(Source material)
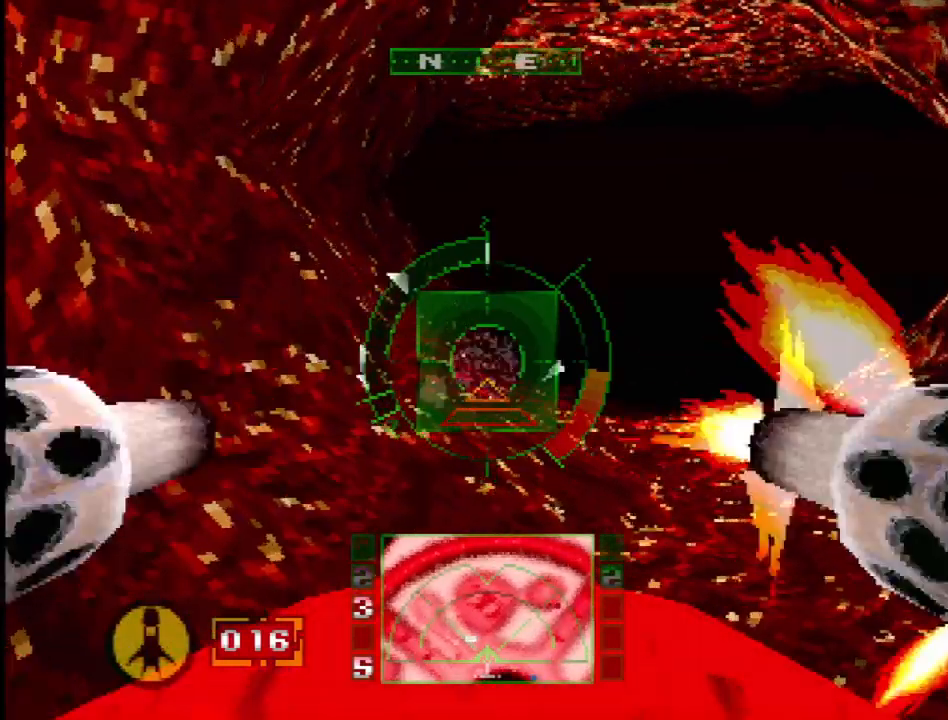
{"dt_ms": 500, "buttons": ["L1"], "events": [[167, "DPAD_LEFT", "down"], [233, "DPAD_LEFT", "up"], [250, "DPAD_LEFT", "down"], [300, "R2", "up"], [450, "DPAD_LEFT", "up"]]}
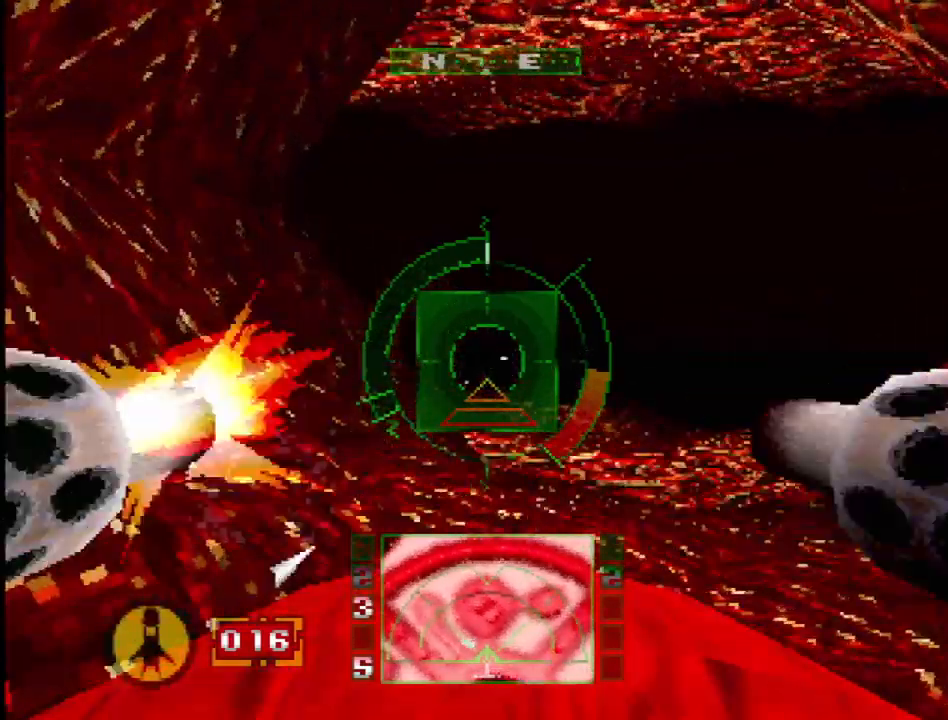
{"dt_ms": 500, "buttons": ["L1", "DPAD_LEFT"], "events": [[67, "R2", "down"], [300, "DPAD_LEFT", "down"], [317, "R2", "up"]]}
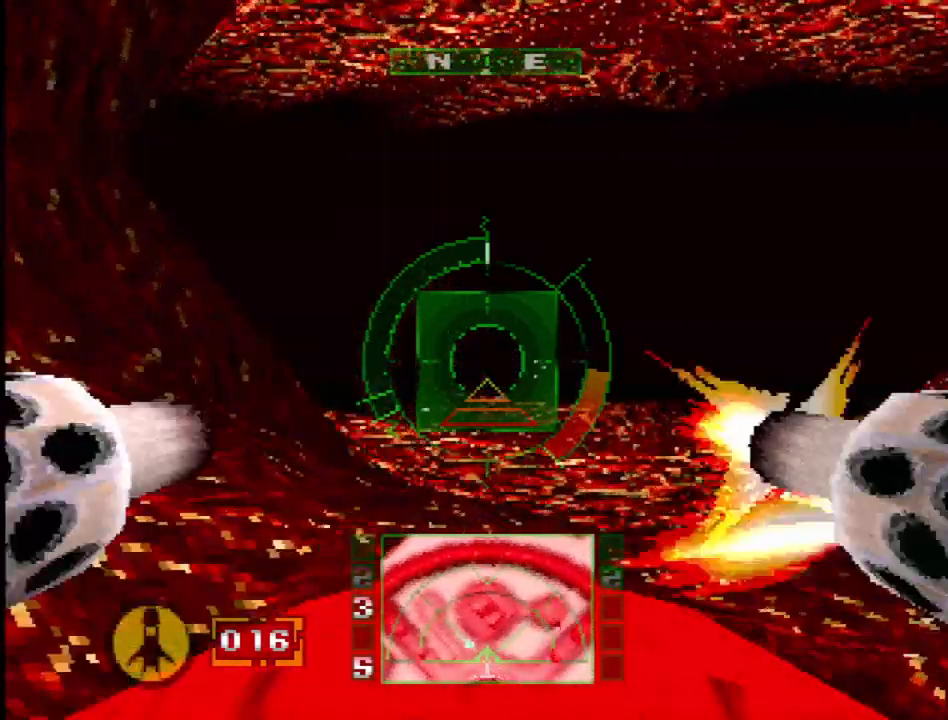
{"dt_ms": 500, "buttons": ["L1", "DPAD_UP", "DPAD_LEFT"], "events": [[183, "DPAD_LEFT", "up"], [183, "DPAD_UP", "down"], [183, "R2", "down"], [217, "DPAD_UP", "up"], [383, "R2", "up"], [467, "DPAD_LEFT", "down"], [483, "DPAD_UP", "down"]]}
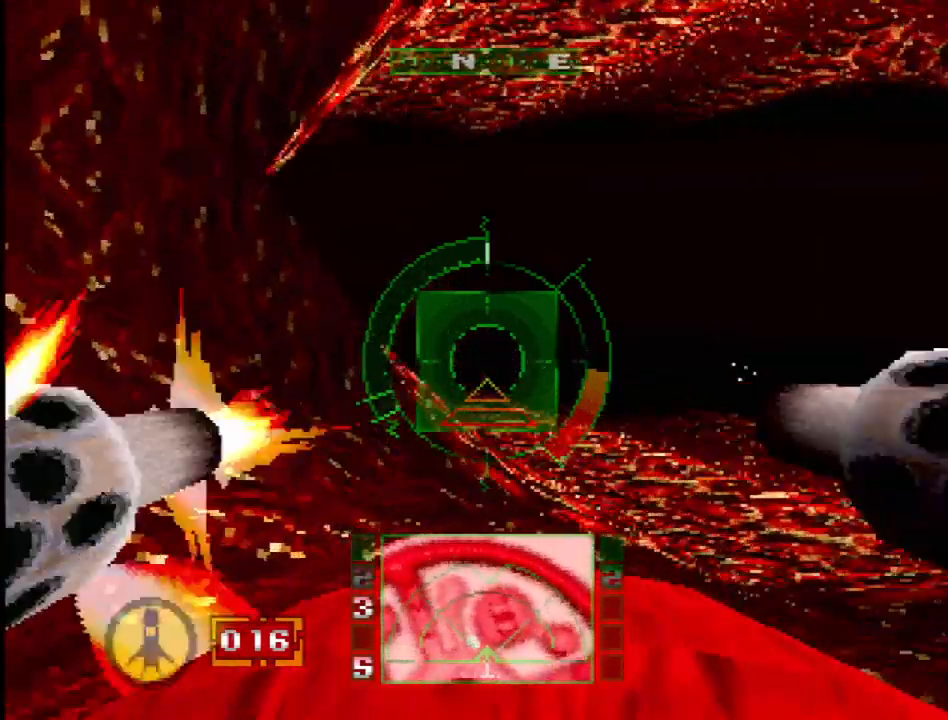
{"dt_ms": 500, "buttons": ["L1", "R2"], "events": [[67, "R2", "down"], [117, "DPAD_LEFT", "up"], [117, "DPAD_UP", "up"], [267, "R2", "up"], [417, "R2", "down"]]}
(End Source material)
Aim of the exercise: Please copy out each line above exactly as written, but not the pictures.

Finished exercise:
{"dt_ms": 500, "buttons": ["L1"], "events": [[167, "DPAD_LEFT", "down"], [233, "DPAD_LEFT", "up"], [250, "DPAD_LEFT", "down"], [300, "R2", "up"], [450, "DPAD_LEFT", "up"]]}
{"dt_ms": 500, "buttons": ["L1", "DPAD_LEFT"], "events": [[67, "R2", "down"], [300, "DPAD_LEFT", "down"], [317, "R2", "up"]]}
{"dt_ms": 500, "buttons": ["L1", "DPAD_UP", "DPAD_LEFT"], "events": [[183, "DPAD_LEFT", "up"], [183, "DPAD_UP", "down"], [183, "R2", "down"], [217, "DPAD_UP", "up"], [383, "R2", "up"], [467, "DPAD_LEFT", "down"], [483, "DPAD_UP", "down"]]}
{"dt_ms": 500, "buttons": ["L1", "R2"], "events": [[67, "R2", "down"], [117, "DPAD_LEFT", "up"], [117, "DPAD_UP", "up"], [267, "R2", "up"], [417, "R2", "down"]]}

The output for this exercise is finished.